Last year, upset that some major financial institutions have been pulling back from their relationships with the firearms industry, Texas lawmakers passed SB 19, which requires banks to prove to the state attorney general they don’t “discriminate” against gunmakers and retailers.

“Any company that uses financial pressure in order to limit Texans’ ability to purchase guns or ammunition should not be tolerated,” Senator Charles Schwertner, a Republican and one of the authors of the legislation, said at the time the law was being debated.

Legislative researchers at the time estimated the bill wouldn’t add any extra costs to doing business in the state, but that’s been far from the case, according to research from a University of Pennsylvania professor and a Washington, DC-based Federal Reserve economist.

They found that with major lenders like JPMorgan Chase, Citibank, Bank of America, Fidelity, and Goldman Sachs doing less business in the state as a result of the law, municipalities ended up paying an extra $300m to $500m in borrowing cases, faced with fewer options at higher interest rates on the bond market. The five Wall Street firms had traditionally financed about 15 per cent of loans to Texas local governments, with average projects worth roughly $120m.

Such deals are used by school districts, airports, cities, and other entities looking for long-term funding on capital-intensive projects like infrastructure and stadiums.

“There’s a cost to making this political statement. We can say that cost for Texas is between $300 million and $500 million dollars,” Daniel Garrett of UPenn told The Houston Chronicle.

Barring any major changes, Texas governments can expect to pay an extra $445m a year, their research found.

It’s a major shift in Texas’s $50b municipal bond market, the second largest in the country behind California.

After 2018’s Parkland shooting, a number of banks changed how they did business with the gun industry. Bank of America cut off funding for those that manufactured military-style rifles for civilians, while Citigroup stopped lending to retailers that didn’t conduct background checks on gunbuyers.

At the time, Citi explained the decision was a “common-sense measures that would help prevent firearms from getting into the wrong hands”.

The Texas law hasn’t entirely scared off the big lenders.

In a letter to the state attorney general in May, JPMorgan touted its “longstanding business relationships” with gun businesses and said it “anticipates continuing such relationships into the future,” arguing its revised gun policies weren’t “discrimination”, but rather a more nuanced adjustment in its priorities.

“These commercial relationships are important and valuable,” it added.

The bank has led financing for gun deals worth $708m since 2020, according to data from Dealogic.

The recent shootings in Uvalde and Buffalo haven’t inspired the same kind of environmental and social governance (ESG) policy changes at major firms that happened after Parkland.

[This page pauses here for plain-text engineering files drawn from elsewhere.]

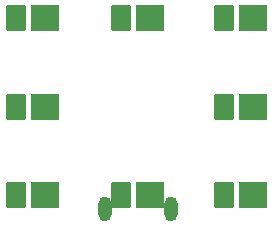
<source format=gts>
G04 Layer: TopSolderMaskLayer*
G04 EasyEDA Pro v2.2.25.6, 2024-08-18 10:38:01*
G04 Gerber Generator version 0.3*
G04 Scale: 100 percent, Rotated: No, Reflected: No*
G04 Dimensions in millimeters*
G04 Leading zeros omitted, absolute positions, 3 integers and 5 decimals*
%FSLAX35Y35*%
%MOMM*%
%AMRoundRect*1,1,$1,$2,$3*1,1,$1,$4,$5*1,1,$1,0-$2,0-$3*1,1,$1,0-$4,0-$5*20,1,$1,$2,$3,$4,$5,0*20,1,$1,$4,$5,0-$2,0-$3,0*20,1,$1,0-$2,0-$3,0-$4,0-$5,0*20,1,$1,0-$4,0-$5,$2,$3,0*4,1,4,$2,$3,$4,$5,0-$2,0-$3,0-$4,0-$5,$2,$3,0*%
%ADD10O,1.1016X2.1016*%
%ADD11RoundRect,0.09571X-0.77795X1.05294X0.77795X1.05294*%
%ADD12RoundRect,0.09712X-1.15224X1.05224X1.15224X1.05224*%
G75*


G04 Pad Start*
G54D10*
G01X1689486Y181240D03*
G01X1124488Y181240D03*
G54D11*
G01X376860Y1799996D03*
G54D12*
G01X623113Y1799996D03*
G54D11*
G01X1266858Y1799996D03*
G54D12*
G01X1513111Y1799996D03*
G54D11*
G01X2136856Y1799996D03*
G54D12*
G01X2383109Y1799996D03*
G54D11*
G01X376860Y1049998D03*
G54D12*
G01X623113Y1049998D03*
G54D11*
G01X2136856Y1049998D03*
G54D12*
G01X2383109Y1049998D03*
G54D11*
G01X376860Y299999D03*
G54D12*
G01X623113Y299999D03*
G54D11*
G01X1266858Y299999D03*
G54D12*
G01X1513111Y299999D03*
G54D11*
G01X2136856Y299999D03*
G54D12*
G01X2383109Y299999D03*
G04 Pad End*

M02*


</source>
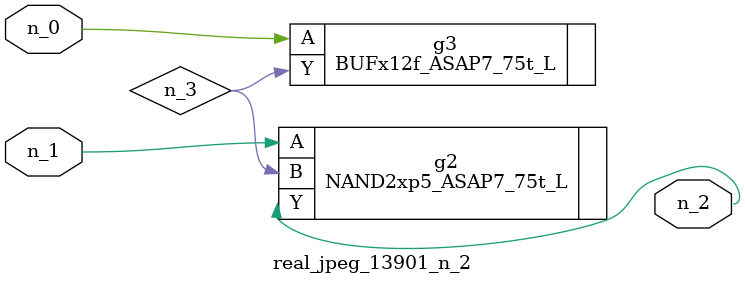
<source format=v>
module real_jpeg_13901_n_2 (n_1, n_0, n_2);

input n_1;
input n_0;

output n_2;

wire n_3;

BUFx12f_ASAP7_75t_L g3 ( 
.A(n_0),
.Y(n_3)
);

NAND2xp5_ASAP7_75t_L g2 ( 
.A(n_1),
.B(n_3),
.Y(n_2)
);


endmodule
</source>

“The banks were willing to take these stands against guns before the Texas law, so why aren’t they standing up now,” Paul A Argenti, a business professor at Dartmouth told The New York Times.

States like Georgia, Wyoming, and Oklahoma have similar anti-gun “discrimination” laws for lenders.

As investors and consumers alike demand more from business leaders on social issues, conservative states have increasingly found themselves at odds with the major corporations in their areas.

In 2021, Republican lawmakers in Georgia battled with Delta and Coca-Cola, both headquartered in the state, because they opposed a new state law making it harder to vote.

Texas has also been critical of Lyft, which said it would help employees access abortion care in other states after Texas implemented new abortion restrictions.